Course developer Michael Barr is an internationally recognized expert on the design of embedded computer systems. In that role, he has provided expert witness testimony in federal court, appeared on PBS’ American Business Review, and been quoted in various newspapers. He is also the author of three books and more than fifty articles on related subjects. For three and a half years Michael served as editor-in-chief of Embedded Systems Programming. In addition, Michael has been a member of the advisory board of the Embedded Systems Conference. Embedded software he wrote or architected powers millions of products. Michael holds B.S. and M.S. degrees in electrical engineering and has lectured in the Department of Electrical and Computer Engineering at the University of Maryland, from which he also earned an MBA.
Public sessions are planned. Consult our training calendar for location details and pricing.
Alternative: Embedded Software Training in a Box
Do you really want to learn this stuff but can't afford the registration fee or time away for a full-week in person training course? Perhaps our Embedded Software Training in a Box kit is right for you. The kit includes the board and books and other training materials and is based on the same programming exercises.
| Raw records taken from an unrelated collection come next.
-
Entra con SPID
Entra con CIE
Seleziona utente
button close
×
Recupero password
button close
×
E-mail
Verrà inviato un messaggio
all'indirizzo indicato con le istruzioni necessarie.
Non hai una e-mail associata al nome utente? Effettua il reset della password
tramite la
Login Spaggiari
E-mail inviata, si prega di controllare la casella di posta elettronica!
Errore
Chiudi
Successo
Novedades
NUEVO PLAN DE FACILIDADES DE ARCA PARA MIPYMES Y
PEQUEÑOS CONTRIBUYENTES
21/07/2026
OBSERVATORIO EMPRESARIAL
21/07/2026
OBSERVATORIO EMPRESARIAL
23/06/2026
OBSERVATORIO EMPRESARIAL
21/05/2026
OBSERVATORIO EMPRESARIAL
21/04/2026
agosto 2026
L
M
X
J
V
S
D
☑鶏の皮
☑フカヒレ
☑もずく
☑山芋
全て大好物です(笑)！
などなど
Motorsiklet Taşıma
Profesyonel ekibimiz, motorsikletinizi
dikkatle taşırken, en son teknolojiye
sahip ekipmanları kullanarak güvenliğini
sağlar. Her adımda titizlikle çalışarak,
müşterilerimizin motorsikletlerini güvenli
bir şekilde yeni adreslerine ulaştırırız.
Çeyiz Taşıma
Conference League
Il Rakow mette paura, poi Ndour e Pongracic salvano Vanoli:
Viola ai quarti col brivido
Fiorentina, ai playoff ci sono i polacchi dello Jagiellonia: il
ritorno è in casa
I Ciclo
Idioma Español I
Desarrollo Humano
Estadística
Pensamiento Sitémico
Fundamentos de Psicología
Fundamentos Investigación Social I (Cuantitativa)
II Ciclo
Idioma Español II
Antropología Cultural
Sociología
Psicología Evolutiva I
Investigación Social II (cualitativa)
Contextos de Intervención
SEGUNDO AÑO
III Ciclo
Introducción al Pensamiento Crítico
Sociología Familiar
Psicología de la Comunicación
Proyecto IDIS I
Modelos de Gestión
Of course, Embedded Software Training in a Box lacks the sense of urgency and excitement that stems from live lectures as well as a "Drill Instructor" to answer your questions and keep you motivated and moving forward through the exercises.
Alternative: Embedded Software Training at Your Company
At public sessions of the Embedded Software Boot Camp, the coding exercises are based on a processor board from Renesas and Micrium's MicroC/OS-III RTOS. You will use the IAR Embedded Workbench to compile, download, and test their real-time programs.
For private trainings, the ratio of lecture to hands-on time can be adjusted, as can the total program length in days. This and other options, including choice of target RTOS, processor family, and development tools allow for a significant amount of customization to suit the precise training needs of your team.